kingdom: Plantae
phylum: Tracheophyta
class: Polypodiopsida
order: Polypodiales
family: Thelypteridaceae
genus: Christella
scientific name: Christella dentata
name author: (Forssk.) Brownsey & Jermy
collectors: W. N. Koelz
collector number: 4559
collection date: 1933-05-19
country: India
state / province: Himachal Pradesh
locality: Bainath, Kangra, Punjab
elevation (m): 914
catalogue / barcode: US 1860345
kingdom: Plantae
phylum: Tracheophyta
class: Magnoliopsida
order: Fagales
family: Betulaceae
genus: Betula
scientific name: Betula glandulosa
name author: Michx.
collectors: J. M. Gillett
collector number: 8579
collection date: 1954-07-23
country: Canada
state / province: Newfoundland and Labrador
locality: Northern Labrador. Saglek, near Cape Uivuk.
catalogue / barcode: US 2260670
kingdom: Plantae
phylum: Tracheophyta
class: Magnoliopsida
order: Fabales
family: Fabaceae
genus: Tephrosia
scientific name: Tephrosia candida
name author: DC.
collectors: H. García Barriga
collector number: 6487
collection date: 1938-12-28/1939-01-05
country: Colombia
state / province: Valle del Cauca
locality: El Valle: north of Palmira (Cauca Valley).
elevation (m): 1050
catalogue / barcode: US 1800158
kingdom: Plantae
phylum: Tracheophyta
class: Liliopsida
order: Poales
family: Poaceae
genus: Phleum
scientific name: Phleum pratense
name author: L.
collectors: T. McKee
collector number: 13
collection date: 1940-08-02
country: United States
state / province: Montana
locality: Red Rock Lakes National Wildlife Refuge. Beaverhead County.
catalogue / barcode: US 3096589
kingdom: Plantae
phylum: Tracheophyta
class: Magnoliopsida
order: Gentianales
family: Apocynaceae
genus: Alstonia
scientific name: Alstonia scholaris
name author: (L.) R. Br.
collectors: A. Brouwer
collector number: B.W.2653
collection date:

__TASK TO CARRY OUT__
Write out every line of the material above, unchanged and in the same order.

__IN RESPONSE__
kingdom: Plantae
phylum: Tracheophyta
class: Polypodiopsida
order: Polypodiales
family: Thelypteridaceae
genus: Christella
scientific name: Christella dentata
name author: (Forssk.) Brownsey & Jermy
collectors: W. N. Koelz
collector number: 4559
collection date: 1933-05-19
country: India
state / province: Himachal Pradesh
locality: Bainath, Kangra, Punjab
elevation (m): 914
catalogue / barcode: US 1860345
kingdom: Plantae
phylum: Tracheophyta
class: Magnoliopsida
order: Fagales
family: Betulaceae
genus: Betula
scientific name: Betula glandulosa
name author: Michx.
collectors: J. M. Gillett
collector number: 8579
collection date: 1954-07-23
country: Canada
state / province: Newfoundland and Labrador
locality: Northern Labrador. Saglek, near Cape Uivuk.
catalogue / barcode: US 2260670
kingdom: Plantae
phylum: Tracheophyta
class: Magnoliopsida
order: Fabales
family: Fabaceae
genus: Tephrosia
scientific name: Tephrosia candida
name author: DC.
collectors: H. García Barriga
collector number: 6487
collection date: 1938-12-28/1939-01-05
country: Colombia
state / province: Valle del Cauca
locality: El Valle: north of Palmira (Cauca Valley).
elevation (m): 1050
catalogue / barcode: US 1800158
kingdom: Plantae
phylum: Tracheophyta
class: Liliopsida
order: Poales
family: Poaceae
genus: Phleum
scientific name: Phleum pratense
name author: L.
collectors: T. McKee
collector number: 13
collection date: 1940-08-02
country: United States
state / province: Montana
locality: Red Rock Lakes National Wildlife Refuge. Beaverhead County.
catalogue / barcode: US 3096589
kingdom: Plantae
phylum: Tracheophyta
class: Magnoliopsida
order: Gentianales
family: Apocynaceae
genus: Alstonia
scientific name: Alstonia scholaris
name author: (L.) R. Br.
collectors: A. Brouwer
collector number: B.W.2653
collection date:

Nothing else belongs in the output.